According to Power, this is one aspect of the decision that could be considered problematic.
“To say that someone who suffers from a situational disorder or inflammatory bowel disease is not suffering a disability seems to be a bit out there,” he says.
“This [employee] was self-represented, but, if they had a union behind them or someone with resources, that disability question might be subject to challenge.”
While the organisation had permitted full-time remote work during the height of COVID-19, the FWC noted that “the worst of the pandemic appears to have passed,” and therefore the employer is “now within its rights to require its employees to return to the office in accordance with their contracts of employment”.
Ultimately, the Commission found that the employer had made adequate efforts to meet the employee halfway, and that they had “reasonable business grounds” to refuse the request.
Could this case change remote work outcomes for others?
The outcome of this case is a turning point on employers’ journeys away from peak-pandemic ways of working. The FWC’s acknowledgment that employers are within their rights to enforce office hours per pre-COVID contracts is a valuable lesson about how cases like this could be considered going forward.
Crucially, the employer in this case also had the right frameworks in place to defend itself from a claim like this, including a clear and compliant hybrid work policy.
Having an airtight flexible work policy in place is not only a legal imperative – it’s also an employee expectation. A study conducted earlier this year found that nearly four in five (78 per cent) of employees wouldn’t work for an employer without a formalised flexible work policy.
“There need to be some clear guidelines set out for employees about when requests can be made, and how they should be made,” says Power.

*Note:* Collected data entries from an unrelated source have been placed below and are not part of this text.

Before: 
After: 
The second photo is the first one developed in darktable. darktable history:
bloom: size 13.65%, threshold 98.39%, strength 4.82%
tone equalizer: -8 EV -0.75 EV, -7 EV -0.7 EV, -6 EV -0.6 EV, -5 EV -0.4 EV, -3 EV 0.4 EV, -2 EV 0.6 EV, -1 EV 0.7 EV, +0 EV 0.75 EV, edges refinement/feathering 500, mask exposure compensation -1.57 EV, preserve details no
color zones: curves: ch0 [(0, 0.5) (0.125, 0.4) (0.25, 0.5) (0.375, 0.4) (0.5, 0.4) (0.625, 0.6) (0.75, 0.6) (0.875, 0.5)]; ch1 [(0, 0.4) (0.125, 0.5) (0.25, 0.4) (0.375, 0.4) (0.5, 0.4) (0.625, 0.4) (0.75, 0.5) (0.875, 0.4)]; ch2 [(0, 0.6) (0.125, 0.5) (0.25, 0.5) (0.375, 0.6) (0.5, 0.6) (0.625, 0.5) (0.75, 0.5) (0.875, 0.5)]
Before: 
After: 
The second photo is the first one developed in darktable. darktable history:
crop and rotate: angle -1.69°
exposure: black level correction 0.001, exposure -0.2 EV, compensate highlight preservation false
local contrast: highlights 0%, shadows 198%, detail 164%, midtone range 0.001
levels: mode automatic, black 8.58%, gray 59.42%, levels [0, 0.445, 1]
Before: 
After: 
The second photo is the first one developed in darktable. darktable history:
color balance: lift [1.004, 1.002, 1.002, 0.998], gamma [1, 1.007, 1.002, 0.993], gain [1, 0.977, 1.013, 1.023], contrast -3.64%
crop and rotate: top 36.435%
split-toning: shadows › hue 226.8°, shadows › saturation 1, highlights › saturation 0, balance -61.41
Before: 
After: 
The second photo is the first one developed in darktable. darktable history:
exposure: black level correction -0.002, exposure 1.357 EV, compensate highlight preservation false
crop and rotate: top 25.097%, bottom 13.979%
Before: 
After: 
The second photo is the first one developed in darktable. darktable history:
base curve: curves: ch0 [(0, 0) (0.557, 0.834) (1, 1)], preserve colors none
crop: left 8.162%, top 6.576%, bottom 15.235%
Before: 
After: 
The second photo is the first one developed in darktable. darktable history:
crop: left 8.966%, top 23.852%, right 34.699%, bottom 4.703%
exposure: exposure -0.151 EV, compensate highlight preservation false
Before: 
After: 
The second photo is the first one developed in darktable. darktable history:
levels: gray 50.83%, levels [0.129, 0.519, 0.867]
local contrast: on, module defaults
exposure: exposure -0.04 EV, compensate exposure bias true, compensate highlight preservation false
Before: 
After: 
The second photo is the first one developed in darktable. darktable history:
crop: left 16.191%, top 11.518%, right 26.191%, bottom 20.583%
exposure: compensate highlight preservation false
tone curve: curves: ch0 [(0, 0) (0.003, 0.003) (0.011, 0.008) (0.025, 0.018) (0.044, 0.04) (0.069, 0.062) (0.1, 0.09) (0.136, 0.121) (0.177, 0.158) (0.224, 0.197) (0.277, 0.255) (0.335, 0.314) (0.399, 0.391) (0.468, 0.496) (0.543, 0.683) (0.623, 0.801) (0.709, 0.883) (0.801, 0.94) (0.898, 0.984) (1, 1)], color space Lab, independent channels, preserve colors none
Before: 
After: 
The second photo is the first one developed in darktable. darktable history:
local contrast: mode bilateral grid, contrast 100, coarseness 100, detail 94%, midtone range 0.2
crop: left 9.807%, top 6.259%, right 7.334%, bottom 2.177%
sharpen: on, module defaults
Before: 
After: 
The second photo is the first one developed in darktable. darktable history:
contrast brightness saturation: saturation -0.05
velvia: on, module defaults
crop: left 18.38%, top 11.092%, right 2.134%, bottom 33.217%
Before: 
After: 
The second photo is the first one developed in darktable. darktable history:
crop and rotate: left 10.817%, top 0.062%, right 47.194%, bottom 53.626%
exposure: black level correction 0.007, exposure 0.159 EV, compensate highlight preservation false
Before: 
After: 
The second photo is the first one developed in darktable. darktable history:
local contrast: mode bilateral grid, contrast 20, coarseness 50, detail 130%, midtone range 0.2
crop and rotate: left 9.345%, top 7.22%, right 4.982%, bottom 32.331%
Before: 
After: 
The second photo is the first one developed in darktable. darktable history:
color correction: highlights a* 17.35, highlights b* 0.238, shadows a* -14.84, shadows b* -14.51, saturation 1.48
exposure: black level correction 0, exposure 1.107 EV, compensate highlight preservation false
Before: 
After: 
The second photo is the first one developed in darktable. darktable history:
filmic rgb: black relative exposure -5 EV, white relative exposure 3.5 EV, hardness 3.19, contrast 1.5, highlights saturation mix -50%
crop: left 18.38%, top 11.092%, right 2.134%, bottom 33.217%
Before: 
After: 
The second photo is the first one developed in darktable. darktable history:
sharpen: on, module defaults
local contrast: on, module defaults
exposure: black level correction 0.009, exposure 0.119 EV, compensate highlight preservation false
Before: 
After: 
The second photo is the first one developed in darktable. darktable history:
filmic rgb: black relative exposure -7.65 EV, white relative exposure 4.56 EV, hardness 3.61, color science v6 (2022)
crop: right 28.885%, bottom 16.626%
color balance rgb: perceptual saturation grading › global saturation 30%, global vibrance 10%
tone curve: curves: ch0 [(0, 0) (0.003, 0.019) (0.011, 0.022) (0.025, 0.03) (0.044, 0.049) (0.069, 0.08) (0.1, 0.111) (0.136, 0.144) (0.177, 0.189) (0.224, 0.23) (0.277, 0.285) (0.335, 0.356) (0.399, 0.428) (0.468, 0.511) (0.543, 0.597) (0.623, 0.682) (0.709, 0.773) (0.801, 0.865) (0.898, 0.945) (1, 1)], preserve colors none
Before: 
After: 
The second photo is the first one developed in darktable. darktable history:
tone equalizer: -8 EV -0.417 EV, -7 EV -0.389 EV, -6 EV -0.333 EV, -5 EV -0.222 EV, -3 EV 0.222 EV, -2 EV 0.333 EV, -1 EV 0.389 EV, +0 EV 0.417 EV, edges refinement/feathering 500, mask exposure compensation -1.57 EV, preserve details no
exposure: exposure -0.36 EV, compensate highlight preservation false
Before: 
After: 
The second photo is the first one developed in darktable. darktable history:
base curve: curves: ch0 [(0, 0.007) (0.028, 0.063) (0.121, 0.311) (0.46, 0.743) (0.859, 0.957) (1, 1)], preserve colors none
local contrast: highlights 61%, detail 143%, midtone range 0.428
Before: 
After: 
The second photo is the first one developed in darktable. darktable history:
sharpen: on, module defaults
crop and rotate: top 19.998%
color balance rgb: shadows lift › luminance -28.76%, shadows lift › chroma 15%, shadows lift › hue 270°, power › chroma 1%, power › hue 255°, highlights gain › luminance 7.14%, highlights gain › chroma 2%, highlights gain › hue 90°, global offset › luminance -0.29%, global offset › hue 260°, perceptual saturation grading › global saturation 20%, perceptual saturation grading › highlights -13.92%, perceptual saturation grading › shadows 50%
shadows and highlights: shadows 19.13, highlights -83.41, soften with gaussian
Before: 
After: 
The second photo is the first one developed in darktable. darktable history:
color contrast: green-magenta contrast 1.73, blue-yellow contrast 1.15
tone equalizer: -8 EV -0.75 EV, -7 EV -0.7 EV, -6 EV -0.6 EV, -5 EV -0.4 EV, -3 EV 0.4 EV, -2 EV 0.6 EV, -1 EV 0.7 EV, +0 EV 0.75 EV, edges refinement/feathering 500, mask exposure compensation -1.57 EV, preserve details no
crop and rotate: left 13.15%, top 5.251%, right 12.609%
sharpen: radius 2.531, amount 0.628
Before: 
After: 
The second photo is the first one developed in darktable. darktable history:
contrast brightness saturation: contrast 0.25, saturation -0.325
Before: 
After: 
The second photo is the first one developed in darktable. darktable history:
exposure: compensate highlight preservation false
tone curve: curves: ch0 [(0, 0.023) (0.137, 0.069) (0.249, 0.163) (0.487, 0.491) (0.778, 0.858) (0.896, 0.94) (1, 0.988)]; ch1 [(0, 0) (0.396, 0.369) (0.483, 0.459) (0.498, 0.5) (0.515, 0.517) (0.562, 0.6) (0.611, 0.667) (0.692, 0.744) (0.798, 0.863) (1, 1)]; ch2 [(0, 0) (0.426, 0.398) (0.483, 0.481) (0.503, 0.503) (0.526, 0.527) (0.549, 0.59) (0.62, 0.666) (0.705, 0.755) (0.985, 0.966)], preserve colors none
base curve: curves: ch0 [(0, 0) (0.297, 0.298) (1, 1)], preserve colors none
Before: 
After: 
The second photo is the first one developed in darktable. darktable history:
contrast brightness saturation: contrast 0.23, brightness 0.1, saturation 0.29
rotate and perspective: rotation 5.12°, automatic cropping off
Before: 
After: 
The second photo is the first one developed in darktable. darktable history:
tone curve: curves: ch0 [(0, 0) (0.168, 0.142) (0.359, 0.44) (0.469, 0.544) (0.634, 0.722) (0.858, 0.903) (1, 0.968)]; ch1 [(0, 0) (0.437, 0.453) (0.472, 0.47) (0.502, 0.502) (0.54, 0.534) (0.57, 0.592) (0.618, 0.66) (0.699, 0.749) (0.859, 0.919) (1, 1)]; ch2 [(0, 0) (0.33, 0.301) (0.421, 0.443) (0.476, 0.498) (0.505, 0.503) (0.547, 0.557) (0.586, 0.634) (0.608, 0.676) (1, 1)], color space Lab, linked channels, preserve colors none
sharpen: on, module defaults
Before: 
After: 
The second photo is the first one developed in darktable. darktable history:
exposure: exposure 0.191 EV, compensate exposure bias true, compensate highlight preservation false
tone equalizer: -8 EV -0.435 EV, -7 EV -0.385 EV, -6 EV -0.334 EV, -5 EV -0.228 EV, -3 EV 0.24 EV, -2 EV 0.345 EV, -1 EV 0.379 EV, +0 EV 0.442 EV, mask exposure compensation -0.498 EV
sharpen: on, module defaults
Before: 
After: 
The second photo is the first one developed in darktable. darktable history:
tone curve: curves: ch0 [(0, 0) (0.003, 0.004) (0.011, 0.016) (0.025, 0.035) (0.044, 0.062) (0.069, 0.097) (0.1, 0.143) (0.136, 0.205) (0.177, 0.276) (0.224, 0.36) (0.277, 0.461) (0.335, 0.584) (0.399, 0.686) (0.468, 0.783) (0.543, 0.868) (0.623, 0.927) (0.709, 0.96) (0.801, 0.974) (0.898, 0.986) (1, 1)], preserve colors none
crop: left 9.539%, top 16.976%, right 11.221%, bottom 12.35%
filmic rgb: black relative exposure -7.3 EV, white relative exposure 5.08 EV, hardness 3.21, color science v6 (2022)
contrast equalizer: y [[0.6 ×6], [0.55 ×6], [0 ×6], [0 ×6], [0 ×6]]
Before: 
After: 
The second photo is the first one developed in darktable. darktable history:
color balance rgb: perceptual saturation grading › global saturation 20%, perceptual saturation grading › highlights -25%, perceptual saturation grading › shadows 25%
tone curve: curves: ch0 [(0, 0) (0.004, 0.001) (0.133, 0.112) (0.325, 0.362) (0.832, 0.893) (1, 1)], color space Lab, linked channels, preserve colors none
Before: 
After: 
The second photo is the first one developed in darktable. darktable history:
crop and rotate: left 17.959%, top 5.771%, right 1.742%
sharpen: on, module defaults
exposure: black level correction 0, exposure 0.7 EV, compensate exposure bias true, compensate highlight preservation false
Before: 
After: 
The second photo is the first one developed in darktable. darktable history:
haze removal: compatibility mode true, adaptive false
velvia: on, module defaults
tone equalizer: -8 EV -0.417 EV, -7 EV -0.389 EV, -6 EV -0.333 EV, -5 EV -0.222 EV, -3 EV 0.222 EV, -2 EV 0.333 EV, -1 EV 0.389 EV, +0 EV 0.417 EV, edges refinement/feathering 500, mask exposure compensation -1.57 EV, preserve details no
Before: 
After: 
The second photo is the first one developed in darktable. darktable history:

“The people who are responsible for making decisions about these matters [also] need to have training about how they’re supposed to respond – in particular, the need for consultation and flexibility, and for thinking about alternatives.”
There’s also a degree of nuance involved in demonstrating reasonable business grounds for denying a flexible work request, he says, as this will depend heavily on the nature of the role and the employee’s unique circumstances.
“It’s a question of being bold enough to assert a view about what is good for your business, but also being receptive to alternative ways to accommodate the employee’s interests.”